Purpose of review: Improved laboratory diagnostics over the past decade has resulted in identifiable genetic alterations and/or abnormal expression patterns in the majority of acute myeloid leukemia (AML). These leukemic patterns can then be monitored once patients achieve a morphologic remission. The role of various methodologies to detect minimal residual disease (MRD) in AML is reviewed, as well as the emerging role of MRD detection in prognostication and treatment decisions.
Recent findings: Assessment of MRD in AML is now possible using updated methods including real-time quantitative PCR (RQ-PCR) for abnormal fusion transcripts, RQ-PCR for proteins known to be overexpressed in AML such as Wilms’ tumor gene, and multiparameter flow cytometry to detect leukemia-associated phenotypes.
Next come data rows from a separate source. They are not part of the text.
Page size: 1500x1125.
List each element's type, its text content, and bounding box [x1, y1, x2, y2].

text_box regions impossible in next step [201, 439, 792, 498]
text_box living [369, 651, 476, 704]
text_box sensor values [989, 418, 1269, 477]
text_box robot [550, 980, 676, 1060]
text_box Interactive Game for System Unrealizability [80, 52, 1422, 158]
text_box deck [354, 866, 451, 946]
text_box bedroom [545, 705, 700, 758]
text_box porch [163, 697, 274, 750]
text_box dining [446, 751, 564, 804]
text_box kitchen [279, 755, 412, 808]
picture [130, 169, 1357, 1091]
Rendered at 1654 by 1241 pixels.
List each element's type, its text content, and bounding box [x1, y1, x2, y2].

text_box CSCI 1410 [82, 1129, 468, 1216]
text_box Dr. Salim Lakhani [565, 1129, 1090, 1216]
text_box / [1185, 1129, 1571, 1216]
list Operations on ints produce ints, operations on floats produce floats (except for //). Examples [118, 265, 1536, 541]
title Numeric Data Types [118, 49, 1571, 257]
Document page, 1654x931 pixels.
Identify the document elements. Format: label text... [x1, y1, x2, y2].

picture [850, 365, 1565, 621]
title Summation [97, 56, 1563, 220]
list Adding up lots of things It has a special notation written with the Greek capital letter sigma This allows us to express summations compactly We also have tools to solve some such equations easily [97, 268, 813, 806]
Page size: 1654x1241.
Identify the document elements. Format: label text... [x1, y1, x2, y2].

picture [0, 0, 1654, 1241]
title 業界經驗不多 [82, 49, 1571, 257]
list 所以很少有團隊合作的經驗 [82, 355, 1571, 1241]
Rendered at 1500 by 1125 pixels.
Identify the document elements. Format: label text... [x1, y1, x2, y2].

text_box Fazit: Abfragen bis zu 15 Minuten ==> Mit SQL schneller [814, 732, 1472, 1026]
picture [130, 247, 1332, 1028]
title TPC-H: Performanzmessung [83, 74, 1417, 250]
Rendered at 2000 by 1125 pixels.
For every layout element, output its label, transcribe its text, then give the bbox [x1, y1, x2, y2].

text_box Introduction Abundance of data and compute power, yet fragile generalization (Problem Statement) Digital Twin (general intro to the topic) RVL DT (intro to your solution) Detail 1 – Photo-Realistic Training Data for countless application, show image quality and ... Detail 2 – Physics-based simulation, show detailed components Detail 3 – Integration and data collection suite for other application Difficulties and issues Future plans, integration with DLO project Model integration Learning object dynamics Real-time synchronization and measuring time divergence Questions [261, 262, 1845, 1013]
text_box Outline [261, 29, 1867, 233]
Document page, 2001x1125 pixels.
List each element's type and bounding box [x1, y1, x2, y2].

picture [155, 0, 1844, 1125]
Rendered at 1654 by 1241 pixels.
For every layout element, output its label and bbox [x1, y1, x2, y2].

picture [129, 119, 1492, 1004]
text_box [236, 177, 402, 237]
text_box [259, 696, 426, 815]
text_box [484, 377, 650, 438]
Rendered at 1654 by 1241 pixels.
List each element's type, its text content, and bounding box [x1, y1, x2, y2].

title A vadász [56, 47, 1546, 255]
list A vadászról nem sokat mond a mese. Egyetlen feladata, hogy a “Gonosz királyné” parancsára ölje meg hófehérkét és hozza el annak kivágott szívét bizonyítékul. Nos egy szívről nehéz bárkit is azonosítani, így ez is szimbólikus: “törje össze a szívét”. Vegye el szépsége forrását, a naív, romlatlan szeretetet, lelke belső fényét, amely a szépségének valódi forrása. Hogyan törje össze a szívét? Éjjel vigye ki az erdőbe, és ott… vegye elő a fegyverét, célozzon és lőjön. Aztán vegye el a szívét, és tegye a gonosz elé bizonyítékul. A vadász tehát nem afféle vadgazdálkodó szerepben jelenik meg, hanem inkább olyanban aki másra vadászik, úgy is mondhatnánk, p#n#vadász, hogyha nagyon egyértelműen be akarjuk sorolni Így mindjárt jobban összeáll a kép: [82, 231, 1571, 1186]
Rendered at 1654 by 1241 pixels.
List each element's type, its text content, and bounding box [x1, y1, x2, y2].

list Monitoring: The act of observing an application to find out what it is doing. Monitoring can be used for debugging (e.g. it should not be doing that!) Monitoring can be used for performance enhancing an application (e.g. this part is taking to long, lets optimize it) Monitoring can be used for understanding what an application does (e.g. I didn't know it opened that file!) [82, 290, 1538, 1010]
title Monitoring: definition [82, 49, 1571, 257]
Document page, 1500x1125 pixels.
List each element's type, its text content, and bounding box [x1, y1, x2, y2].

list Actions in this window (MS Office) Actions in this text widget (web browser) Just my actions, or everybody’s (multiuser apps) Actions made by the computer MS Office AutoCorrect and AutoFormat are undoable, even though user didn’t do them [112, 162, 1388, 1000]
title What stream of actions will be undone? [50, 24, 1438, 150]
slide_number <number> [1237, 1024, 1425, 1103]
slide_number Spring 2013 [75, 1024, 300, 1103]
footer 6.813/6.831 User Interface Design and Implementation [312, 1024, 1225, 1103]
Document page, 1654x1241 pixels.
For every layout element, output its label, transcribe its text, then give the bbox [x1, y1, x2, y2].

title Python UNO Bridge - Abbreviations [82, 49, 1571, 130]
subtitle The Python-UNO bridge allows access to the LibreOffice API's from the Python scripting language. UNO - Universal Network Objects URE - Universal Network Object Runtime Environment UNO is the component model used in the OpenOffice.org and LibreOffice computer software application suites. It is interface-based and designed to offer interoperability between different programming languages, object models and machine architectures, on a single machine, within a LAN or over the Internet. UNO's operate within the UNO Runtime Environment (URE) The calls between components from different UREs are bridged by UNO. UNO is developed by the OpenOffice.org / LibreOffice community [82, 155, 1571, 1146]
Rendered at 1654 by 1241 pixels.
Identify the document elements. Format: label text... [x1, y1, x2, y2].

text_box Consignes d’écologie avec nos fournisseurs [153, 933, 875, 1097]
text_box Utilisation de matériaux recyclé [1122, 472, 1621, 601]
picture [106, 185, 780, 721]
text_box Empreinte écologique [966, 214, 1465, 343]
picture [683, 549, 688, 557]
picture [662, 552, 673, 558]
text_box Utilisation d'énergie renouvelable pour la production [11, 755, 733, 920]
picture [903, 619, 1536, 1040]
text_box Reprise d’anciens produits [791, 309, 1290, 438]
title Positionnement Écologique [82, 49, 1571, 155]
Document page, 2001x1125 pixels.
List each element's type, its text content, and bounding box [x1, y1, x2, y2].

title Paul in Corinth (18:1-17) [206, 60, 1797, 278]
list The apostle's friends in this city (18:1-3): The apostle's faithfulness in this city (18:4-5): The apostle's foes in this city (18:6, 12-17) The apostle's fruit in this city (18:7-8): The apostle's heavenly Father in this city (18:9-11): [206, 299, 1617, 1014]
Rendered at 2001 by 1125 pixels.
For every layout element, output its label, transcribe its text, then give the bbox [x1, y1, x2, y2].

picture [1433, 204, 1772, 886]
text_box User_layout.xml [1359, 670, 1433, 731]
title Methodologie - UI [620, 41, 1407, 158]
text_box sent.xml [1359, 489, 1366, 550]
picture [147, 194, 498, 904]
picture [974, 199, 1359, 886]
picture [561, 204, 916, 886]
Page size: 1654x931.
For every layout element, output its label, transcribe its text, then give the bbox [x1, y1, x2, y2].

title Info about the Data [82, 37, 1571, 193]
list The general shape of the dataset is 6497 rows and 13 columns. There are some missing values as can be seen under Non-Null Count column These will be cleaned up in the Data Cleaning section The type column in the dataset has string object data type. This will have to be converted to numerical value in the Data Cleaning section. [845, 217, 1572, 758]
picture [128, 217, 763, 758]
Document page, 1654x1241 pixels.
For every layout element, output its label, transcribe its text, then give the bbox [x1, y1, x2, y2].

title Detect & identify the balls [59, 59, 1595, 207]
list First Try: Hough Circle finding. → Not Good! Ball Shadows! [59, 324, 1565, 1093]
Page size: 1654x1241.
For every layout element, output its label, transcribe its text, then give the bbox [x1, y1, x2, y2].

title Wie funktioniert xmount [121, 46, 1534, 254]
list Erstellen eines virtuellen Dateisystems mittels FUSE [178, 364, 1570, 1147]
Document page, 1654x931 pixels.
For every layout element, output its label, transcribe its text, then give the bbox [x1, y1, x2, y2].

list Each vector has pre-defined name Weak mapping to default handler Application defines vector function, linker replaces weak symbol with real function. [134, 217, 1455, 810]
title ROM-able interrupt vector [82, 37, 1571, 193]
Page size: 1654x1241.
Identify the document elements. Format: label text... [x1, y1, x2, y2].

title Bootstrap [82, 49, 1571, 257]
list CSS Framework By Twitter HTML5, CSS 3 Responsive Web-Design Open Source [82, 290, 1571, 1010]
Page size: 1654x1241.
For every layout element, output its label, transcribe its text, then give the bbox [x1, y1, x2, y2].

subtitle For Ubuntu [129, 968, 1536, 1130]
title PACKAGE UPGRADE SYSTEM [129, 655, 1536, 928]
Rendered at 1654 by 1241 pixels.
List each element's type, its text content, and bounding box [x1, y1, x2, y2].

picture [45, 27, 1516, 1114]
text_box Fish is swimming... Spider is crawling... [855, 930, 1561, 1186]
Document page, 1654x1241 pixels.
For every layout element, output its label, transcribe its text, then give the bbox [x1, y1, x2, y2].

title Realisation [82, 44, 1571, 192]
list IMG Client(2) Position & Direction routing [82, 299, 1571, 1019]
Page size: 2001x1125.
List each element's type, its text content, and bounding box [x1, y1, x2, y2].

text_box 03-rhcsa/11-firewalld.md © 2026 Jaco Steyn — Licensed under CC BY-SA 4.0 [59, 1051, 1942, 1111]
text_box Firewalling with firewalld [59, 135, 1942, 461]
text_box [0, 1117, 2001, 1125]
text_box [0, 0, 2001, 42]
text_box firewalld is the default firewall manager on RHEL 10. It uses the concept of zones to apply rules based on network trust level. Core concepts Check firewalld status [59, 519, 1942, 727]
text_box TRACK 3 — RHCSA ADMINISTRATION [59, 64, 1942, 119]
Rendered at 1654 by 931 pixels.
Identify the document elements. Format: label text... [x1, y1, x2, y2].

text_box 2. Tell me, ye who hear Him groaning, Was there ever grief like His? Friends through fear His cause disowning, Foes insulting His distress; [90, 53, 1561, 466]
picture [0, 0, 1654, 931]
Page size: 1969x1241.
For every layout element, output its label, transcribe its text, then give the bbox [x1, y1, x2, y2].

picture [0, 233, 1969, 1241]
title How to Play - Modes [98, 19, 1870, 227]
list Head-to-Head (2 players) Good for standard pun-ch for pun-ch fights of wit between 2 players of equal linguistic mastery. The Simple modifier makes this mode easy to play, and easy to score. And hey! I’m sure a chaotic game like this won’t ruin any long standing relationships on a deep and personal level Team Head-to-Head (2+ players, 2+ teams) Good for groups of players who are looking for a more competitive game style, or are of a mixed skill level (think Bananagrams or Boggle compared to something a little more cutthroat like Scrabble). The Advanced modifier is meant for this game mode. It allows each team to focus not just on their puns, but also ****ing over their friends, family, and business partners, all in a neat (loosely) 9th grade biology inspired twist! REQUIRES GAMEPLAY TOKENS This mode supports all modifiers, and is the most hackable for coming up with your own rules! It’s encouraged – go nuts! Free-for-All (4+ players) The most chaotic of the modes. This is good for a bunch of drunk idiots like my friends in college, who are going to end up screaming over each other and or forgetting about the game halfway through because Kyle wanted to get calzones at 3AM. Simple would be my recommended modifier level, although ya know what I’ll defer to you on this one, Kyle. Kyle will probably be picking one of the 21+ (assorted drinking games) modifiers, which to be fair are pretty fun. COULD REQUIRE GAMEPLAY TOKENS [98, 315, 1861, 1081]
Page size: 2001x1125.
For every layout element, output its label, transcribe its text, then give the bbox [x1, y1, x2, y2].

Using these techniques, MRD analysis has shown value in terms of risk assessment, continued patient monitoring, and for therapeutic decision-making.
Summary: MRD assessment can detect residual leukemia burden after treatment with improved sensitivity compared to morphology alone. There are now extensive data to support the prognostic value of MRD detection both after chemotherapy and in the pre and posttransplant setting, and emerging evidence to suggest there is a clinically relevant value to treatment decisions based on MRD results. The need for standardization of MRD technologies and interpretation is, thus, of critical importance.